Certificates are encoded using the OSI ASN.1 (Abstract Syntax Notation 1), which can be thought of as being like a struct in C, except with a very peculiar and verbose notation. More information about X.509 can be found in (Ford and Baum, 2000).

Public Key Infrastructures

Having a single CA to issue all the world's certificates obviously would not work. It would collapse under the load and be a central point of failure as well. A possible solution might be to have multiple CAs, all run by the same organization and all using the same private key to sign certificates. While this would solve the load and failure problems, it introduces a new problem: key leakage. If there were dozens of servers spread around the world, all holding the CA's private key, the chance of the private key being stolen or otherwise leaking out would be greatly increased. Since the compromise of this key would ruin the world's electronic security infrastructure, having a single central CA is very risky.

In addition, which organization would operate the CA? It is hard to imagine any authority that would be accepted worldwide as legitimate and trustworthy. In some countries people would insist that it be a government, while in other countries they would insist that it not be a government.

For these reasons, a different way for certifying public keys has evolved. It goes under the general name of PKI (Public Key Infrastructure). In this section we will summarize how it works in general, although there have been many proposals so the details will probably evolve in time.

A PKI has multiple components, including users, CAs, certificates, and directories. What the PKI does is provide a way of structuring these components and define standards for the various documents and protocols. A particularly simple form of PKI is a hierarchy of CAs, as depicted in Fig. 4. In this example we have shown three levels, but in practice there might be fewer or more. The top-level CA, the root, certifies second-level CAs, which we call RAs (Regional Authorities) because they might cover some geographic region, such as a country or continent. This term is not standard, though; in fact, no term is really standard for the different levels of the tree. These in turn certify the real CAs, which issue the X.509 certificates to organizations and individuals. When the root authorizes a new RA, it generates an X.509 certificate stating that it has approved the RA, includes the new RA's public key in it, signs it, and hands it to the RA. Similarly, when an RA approves a new CA, it produces and signs a certificate stating its approval and containing the CA's public key.

Figure 4. (a) A hierarchical PKI. (b) A chain of certificates.


Our PKI works like this. Suppose that Alice needs Bob's public key in order to communicate with him, so she looks for and finds a certificate containing it, signed by CA 5. But Alice has never heard of CA 5. For all she knows, CA 5 might be Bob's 10-year-old daughter. She could go to CA 5 and say: Prove your legitimacy. CA 5 responds with the certificate it got from RA 2, which contains CA 5's public key. Now armed with CA 5's public key, she can verify that Bob's certificate was indeed signed by CA 5 and is thus legal.

Unless RA 2 is Bob's 12-year-old son. So the next step is for her to ask RA 2 to prove it is legitimate. The response to her query is a certificate signed by the root and containing RA 2's public key. Now Alice is sure she has Bob's public key.

But how does Alice find the root's public key? Magic. It is assumed that everyone knows the root's public key. For example, her browser might have been shipped with the root's public key built in.

Records to process ▸
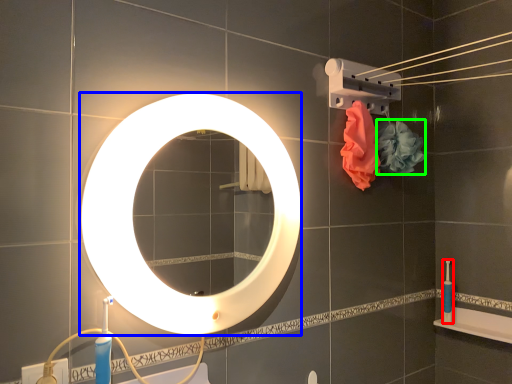
Question: Which is nearer to the toiletry (highlighted by a red box)? mirror (highlighted by a blue box) or flower (highlighted by a green box).

Choices:
 (A) mirror
 (B) flower

Answer: (B)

Problems to work on ▸
1 – Translate this sentence from the public key infrastructure text into Spanish: "Having a single CA to issue all the world's certificates obviously would not work."
2 – Please reproduce the records word for word, leaving out the picture.
The public key infrastructure text has no connection to the records.

Per-task answers ▸
1 – Tener una sola CA que emita todos los certificados del mundo obviamente no funcionaría.

2 –
Question: Which is nearer to the toiletry (highlighted by a red box)? mirror (highlighted by a blue box) or flower (highlighted by a green box).

Choices:
 (A) mirror
 (B) flower

Answer: (B)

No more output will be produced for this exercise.